38
771
Тип публикации: Критика

     Впереди была пустота, в неё он бежал, чтобы примерить на себе неосязаемое проваливающееся дно. Чувствовать себя ничтожеством и падать, падать, падать, врастая в дряблое тело бездны, естественно и гармонично деформируясь на миллиарды рассыпающихся атомов и вновь просачиваться сквозь себя.

     Он хотел остановиться, чтобы ощутить парализованным весь мир и даже собственное тело, которое можно уместить на ладошке ребёнка. «Зачем мне это нужно, этого никто не узнает, потому что ничего не останется, чтобы попытаться вернуть всё, что было, в неизбежное падение».

     Старуха, кряхтя, испражнилась песком и тяжёлым свёртком рухнула с унитаза. Песок тонкой струйкой сполз в бездну, о которой так мечтал.  

     И он побежал, и в нём постепенно рассыпалось желание застать её в живых. Она всегда ждала его под одеялом, немного тёплая и податливая в своих чувствах тут же сжать его тонкими ломающимися пальцами, растворить в себе и сделать собою. Он ложился возле её бархатного тела, весь дрожа от волнения и ещё первого непонимания, что сейчас произойдёт, хотя всё повторялось изо дня в день, но каждый раз забывал, потому что сознание было бессильно принять бесформенное безумие, творящееся с ним.

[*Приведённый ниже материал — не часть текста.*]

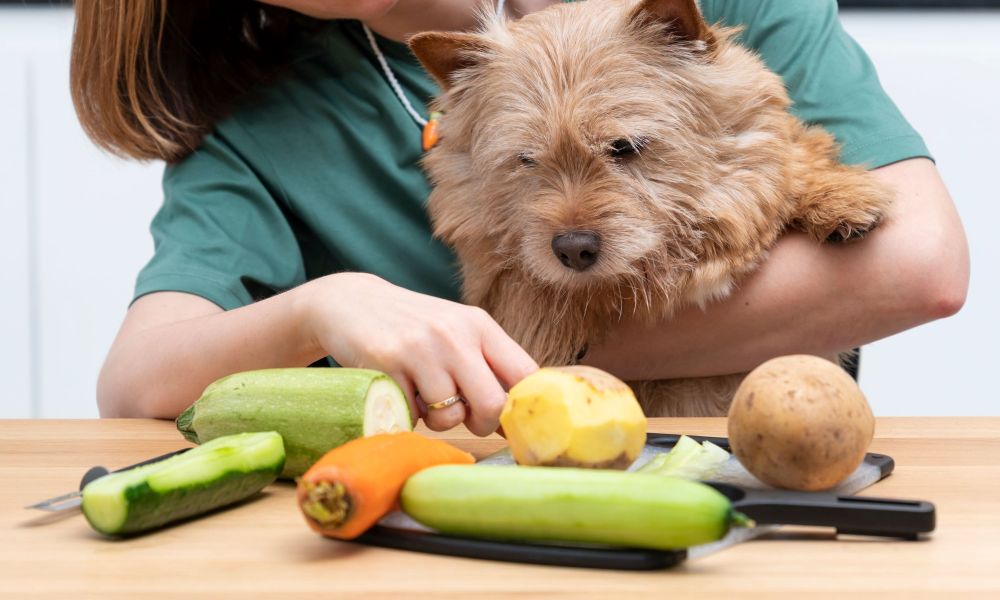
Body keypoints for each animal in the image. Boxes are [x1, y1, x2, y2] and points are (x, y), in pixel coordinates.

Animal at [408, 0, 892, 418]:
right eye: (526, 159)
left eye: (624, 147)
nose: (573, 249)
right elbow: (519, 284)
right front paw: (545, 320)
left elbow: (796, 154)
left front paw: (840, 195)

     Он пытался говорить с нею, тогда она начинала молчать, хотя перед этим явственно ощущал мельчайшие вибрации воздуха, словно звуки музыки осторожно трогали его лицо, глаза, губы.

     Немыслимо осторожно касался её груди, ощущение необратимой иллюзии происходящего тонуло в ней, гладил её шуршащее крыльями сердце, пальцы застревали в рёбрах и вязли в болотистой топи лёгких, и всё это время она молчала, и молчание охватывало его горло осклизлыми лохмотьями скользкой тины проникающей трясины.

     Он всегда знал, что стремительно нарастающее восприятие их обоих закончится для него одного – она постепенно растворялась в его зрачках, из которых скользко потекло матовое вещество. Она слизнула его режущим, словно сталь, языком и продавила растопленное навязчивостью пожирающее желание.

     Одеяло впитало её тело каменной глыбой, но ему было всё равно, потому что стал ею, а она стала Устином и с отчеством, которое завещала, будучи ею.

     Устин Афанасьевич недавно узнал, что жил. Никто не говорил об этом, зато Устин обнаружил, что шею сдавливает еловый венок, обрамлённый траурной ленточкой с надписью: «От любящих жены и детей, помним, любим, скорбим». «Живым такое не повесят», - понимающе усомнился Афанасьевич, поэтому решил разобраться.

     Сначала он подошёл к зеркалу и принялся наблюдать отражение. Отражение с унылым видом поведало, что копируемого объекта можно рассматривать как живого, потому что он изучал зеркало, а зеркало изучало его. «Мёртвые не могут видеть себя в зеркале - его закрывают простынями», - такой вывод Устина удовлетворил, но венок с ниспадающей волнами лентой начинал раздражать.

     Устин вышел на улицу. Утро влажной мякотью перезревшей тыквы оранжево шлёпнулось на голову Устина и вползло в уши, расплющив вываливающееся из рассудка сомнение. Ботинки, попав в клейкое тыквенное вещество, зачвакали ЧВАК-ЧУВАК. Ленточка, обдаваемая порывом ветра, захлестнула глаза Афанасьевича плотной пеленой, и он легко всем телом и венком, венчающем шею, заскользил под неспешно двигавшийся трамвай.

     Пока он скользил в заданном утренне-тыквенной мякотью направлении, размышлял: «Резко и мгновенно всё равно не смогу выбраться из этого положения, которое ведёт меня к неминуемой гибели. Но как шикарно к ней подготовился, когда был и думал, что жил». Он легко и непринуждённо улыбнулся потрескавшемуся от ужаса лицу водителя трамвая.

     Невесть откуда взявшаяся старуха разжала высушенную ладонь и выпорхнувший песок, превратившись в подобие пшённой каши с тыквой, прервал Устиново движение в соответствии с еловым венком. Старуха нажала на кнопку сливного бачка, вмонтированную в светофор для пешеходов, чтобы остановить движение. Афанасьевич остановился и тонкой струйкой сполз в бездну, о которой так мечтал.